From: Robert Barnes <>
Subject: Re: [Melungeon] Spanish Presence in North America
Date: Wed, 14 Dec 2005 06:15:56 -0800 (PST)
In-Reply-To: <000601c6006f$eb76a930$6401a8c0@charlie1>

Thanks for this information. It is very helpfful to me. One Word stands out. It is the name of San Marco de "Apalache" at Pennsacola. de preceeding a word indicates "Of" Is this the root name of Appalachian Mts, and the Applachain area? Does anyone know? It is intriguing as Pensacola is on the gulf coast. Though some might consider it the tail in of the Appalachian. Tallahassee is hilly, some steep hills, and is not that far from the San Marcas fort. Dr. Bob!

----- Original Message ----
From: ljcrain <>
Sent: Wednesday, December 14, 2005 12:33:31 AM
Subject: [Melungeon] Spanish Presence in North America

I don't think Helen's statement "Thousands and thousands of Spanish" is an exaggeration. One Spanish colony alone had almost 4,000 mixed blood people.

Janet Crain


At the same time the rival Spanish were penetrating the continent from the south, hoping to find rich cities or a sea lane to China. Francisco Coronado, spurred on by the report of Álvar Cabeza de Vaca, explored the southwest as far north as Kansas (1540-1542), and Juan Cabrillo and Bartolomé Ferrelo sailed north along the California coast (1542-1543). Simultaneously Hernando de Soto led a large expedition through the southeastern interior, spreading disease and destruction but finding no immediate wealth (1539-1542). When France later placed a colony of Huguenot exiles at Fort Caroline on Florida's St. Johns River, the Spanish promptly wiped out these anti-Catholic refugees in 1565 and founded their own outpost at St. Augustine that same year.

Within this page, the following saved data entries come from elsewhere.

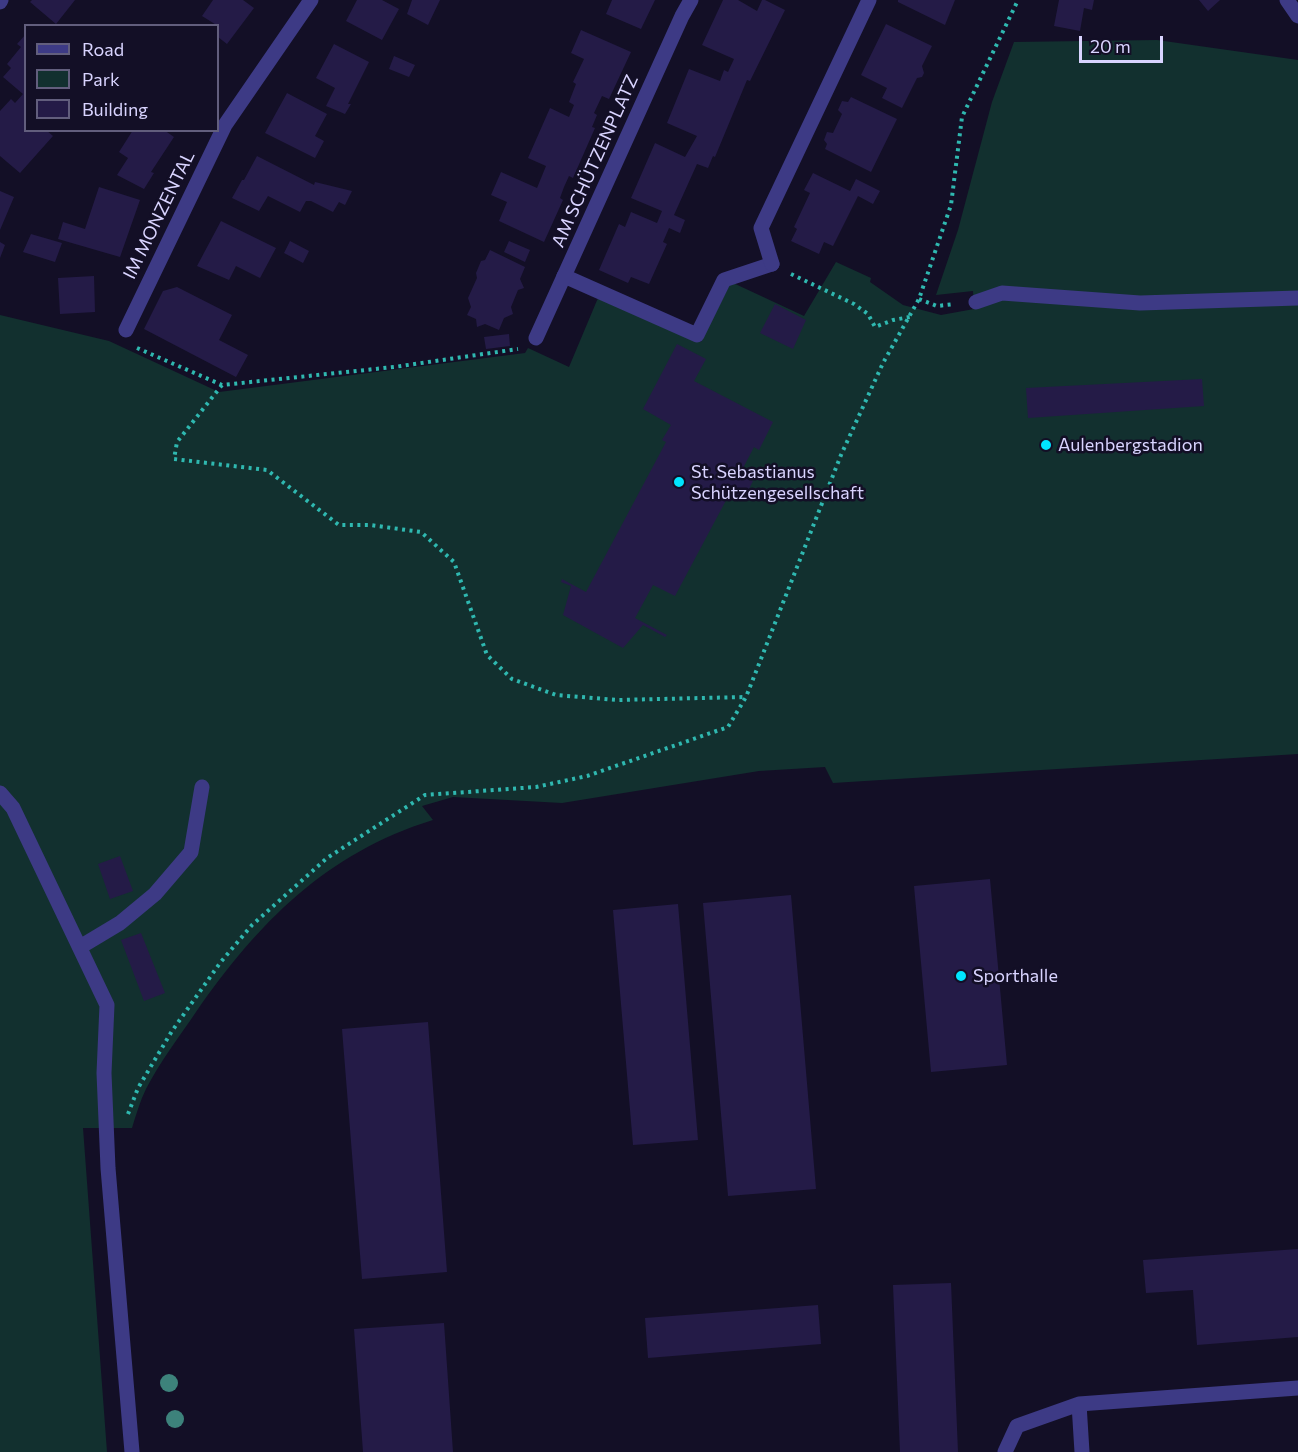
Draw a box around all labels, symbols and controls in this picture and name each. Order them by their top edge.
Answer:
legend [24,24,219,132]
scale bar [1082,24,1166,62]
text: 20 m [1090,35,1131,57]
text: Road [82,38,124,60]
text: Park [82,68,120,90]
street label: AM SCHÜTZENPLATZ [547,71,643,251]
text: Building [82,98,148,120]
street label: IM MONZENTAL [119,147,199,283]
place label: Aulenbergstadion [1058,434,1203,456]
marker: Aulenbergstadion [1039,438,1053,452]
place label: St. Sebastianus Schützengesellschaft [691,461,864,504]
marker: St. Sebastianus Schützengesellschaft [672,475,686,489]
place label: Sporthalle [973,965,1058,987]
marker: Sporthalle [954,969,968,983]

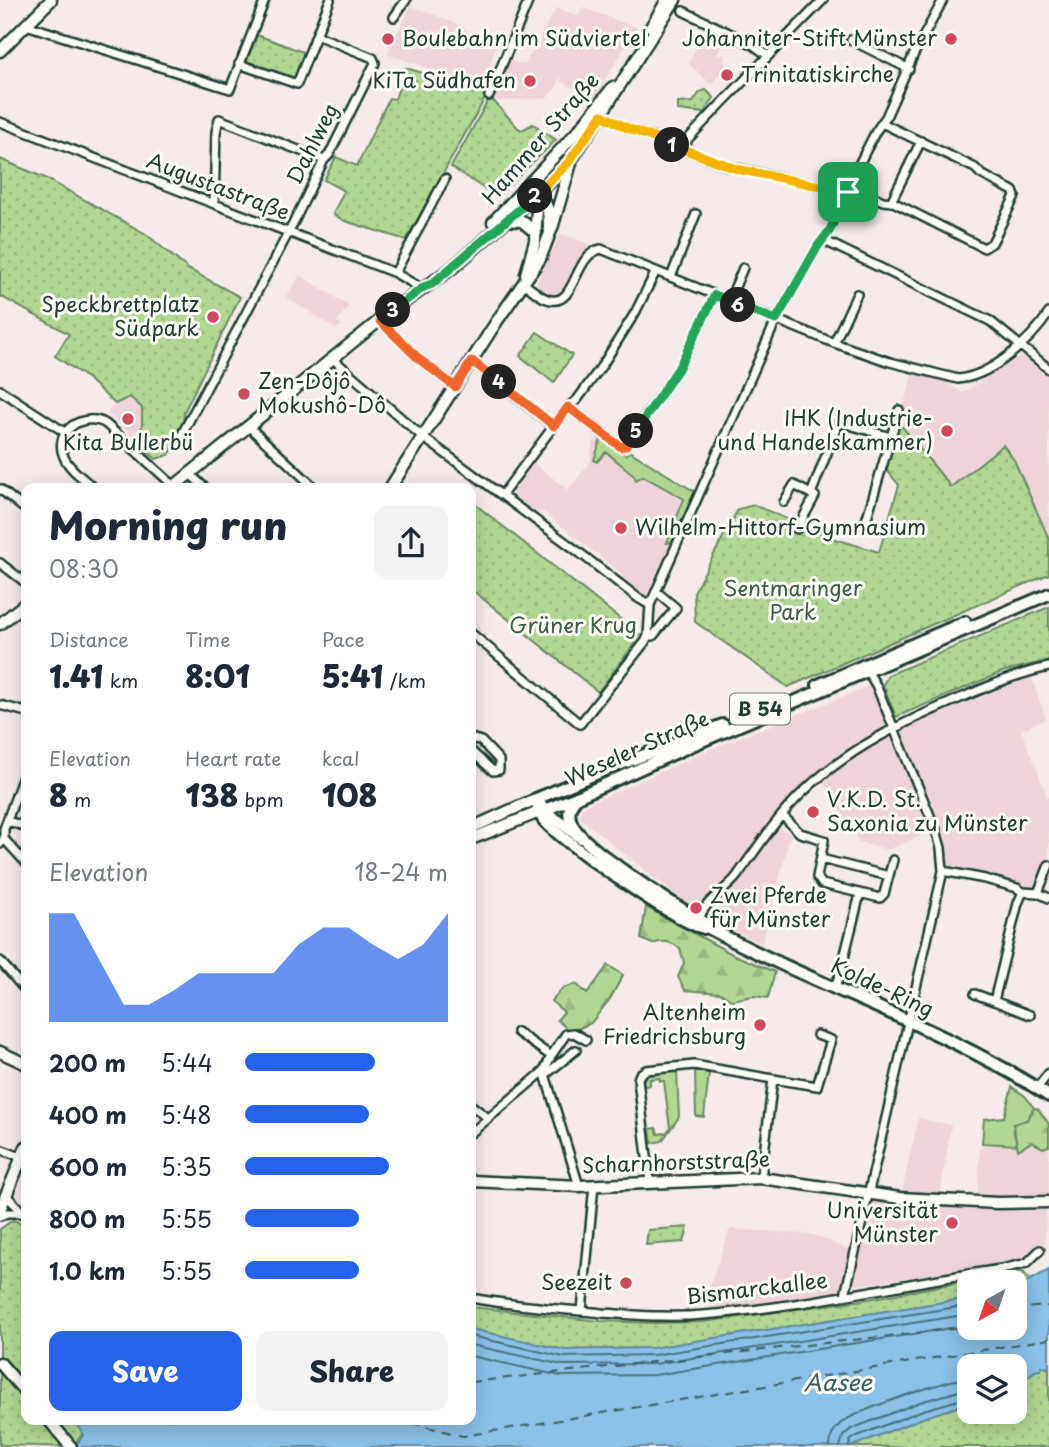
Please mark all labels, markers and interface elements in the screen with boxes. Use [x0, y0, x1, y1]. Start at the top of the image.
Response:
place label: Boulebahn im Südviertel [402, 21, 647, 53]
place label: Johanniter-Stift Münster [682, 21, 937, 53]
marker: Boulebahn im Südviertel [380, 31, 396, 47]
marker: Johanniter-Stift Münster [943, 31, 959, 47]
place label: Trinitatiskirche [741, 57, 894, 89]
place label: KiTa Südhafen [372, 63, 516, 95]
street label: Hammer Straße [473, 65, 606, 211]
marker: Trinitatiskirche [719, 67, 735, 83]
marker: KiTa Südhafen [522, 73, 538, 89]
street label: Dahlweg [277, 97, 345, 189]
pin: 1 [654, 128, 690, 162]
text: 1 [667, 130, 676, 158]
street label: Augustastraße [143, 143, 295, 227]
pin [818, 162, 878, 222]
icon: arrive [829, 173, 867, 211]
pin: 2 [518, 178, 552, 214]
text: 2 [528, 181, 541, 209]
place label: Speckbrettplatz Südpark [41, 287, 199, 343]
pin: 6 [720, 288, 756, 322]
text: 6 [731, 290, 744, 318]
pin: 3 [376, 292, 410, 328]
text: 3 [386, 295, 399, 323]
marker: Speckbrettplatz Südpark [205, 309, 221, 325]
place label: Zen-Dôjô Mokushô-Dô [258, 364, 386, 420]
pin: 4 [482, 364, 516, 400]
text: 4 [492, 367, 505, 395]
marker: Zen-Dôjô Mokushô-Dô [236, 386, 252, 402]
place label: IHK (Industrie- und Handelskammer) [717, 401, 933, 457]
marker: Kita Bullerbü [120, 411, 136, 427]
pin: 5 [618, 414, 654, 448]
text: 5 [629, 416, 642, 444]
marker: IHK (Industrie- und Handelskammer) [939, 423, 955, 439]
place label: Kita Bullerbü [63, 425, 193, 457]
text: Morning run [49, 496, 287, 553]
button: share [374, 506, 448, 580]
place label: Wilhelm-Hittorf-Gymnasium [635, 510, 926, 542]
marker: Wilhelm-Hittorf-Gymnasium [613, 520, 629, 536]
text: 08:30 [49, 551, 119, 586]
park label: Sentmaringer Park [724, 571, 863, 627]
park label: Grüner Krug [509, 608, 637, 640]
text: Distance [49, 625, 129, 653]
text: Time [185, 625, 230, 653]
text: Pace [322, 625, 365, 653]
text: 1.41 [49, 653, 103, 698]
text: 8:01 [185, 653, 250, 698]
text: 5:41 [322, 653, 383, 698]
text: km [103, 666, 138, 694]
text: /km [383, 666, 426, 694]
road number: B 54 [730, 694, 790, 724]
street label: Weseler Straße [559, 701, 713, 793]
text: Elevation [49, 744, 131, 772]
text: Heart rate [185, 744, 281, 772]
text: kcal [322, 744, 360, 772]
text: 8 [49, 772, 68, 817]
text: 138 [185, 772, 238, 817]
text: 108 [322, 772, 377, 817]
place label: V.K.D. St. Saxonia zu Münster [827, 782, 1028, 838]
text: m [68, 785, 91, 813]
text: bpm [238, 785, 284, 813]
marker: V.K.D. St. Saxonia zu Münster [805, 804, 821, 820]
text: Elevation [49, 854, 148, 889]
text: 18–24 m [354, 854, 448, 889]
place label: Zwei Pferde für Münster [710, 878, 831, 934]
marker: Zwei Pferde für Münster [688, 900, 704, 916]
street label: Kolde-Ring [826, 948, 940, 1024]
place label: Altenheim Friedrichsburg [603, 995, 746, 1051]
marker: Altenheim Friedrichsburg [752, 1017, 768, 1033]
text: 200 m [49, 1045, 126, 1080]
text: 5:44 [161, 1045, 213, 1080]
text: 400 m [49, 1097, 127, 1132]
text: 5:48 [161, 1097, 212, 1132]
street label: Scharnhorststraße [581, 1142, 770, 1180]
text: 600 m [49, 1149, 127, 1184]
text: 5:35 [161, 1149, 212, 1184]
place label: Universität Münster [827, 1193, 938, 1249]
text: 800 m [49, 1201, 126, 1236]
text: 5:55 [161, 1201, 212, 1236]
marker: Universität Münster [944, 1215, 960, 1231]
text: 1.0 km [49, 1253, 126, 1288]
text: 5:55 [161, 1253, 212, 1288]
street label: Bismarckallee [684, 1262, 829, 1312]
place label: Seezeit [541, 1265, 612, 1297]
north arrow [957, 1270, 1027, 1340]
map controls [957, 1270, 1027, 1424]
marker: Seezeit [618, 1275, 634, 1291]
button: Save [49, 1331, 242, 1411]
button: Share [256, 1331, 448, 1411]
button: layers [957, 1354, 1027, 1424]
water label: Aasee [804, 1364, 873, 1399]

This first permanent settlement of Europeans and Africans provided protection for the gold fleet that sailed from Havana to Spain each spring. It also provided a base for missionaries and traders who explored as far north as Appalachia and Chesapeake Bay, establishing outposts in the Sea Islands and across northern Florida. With England's creation of Carolina in the 1660s and Georgia in the 1730s, St. Augustine became a launching site for attacks on these Protestant rivals and a refuge for Indians fleeing English slaving raids and Africans escaping plantation slavery. A massive stone fort was constructed and a sizable garrison community evolved in its vicinity, exchanging goods with Caribbean ports and receiving occasional coastal traders from the English colonies eager to obtain hard currency from the Spanish. But even including the western outposts at San Marcos de Apalache and Pensacola, the multiracial Florida colony remained small; it had fewer than four thousand inhabi!
tants when ceded to the English in 1763. (Florida was returned to Spain twenty years later and finally sold to the United States in 1819.)


Much more can be found in the book; The Spanish Pioneers in United States History by Eloy J. Gallegos.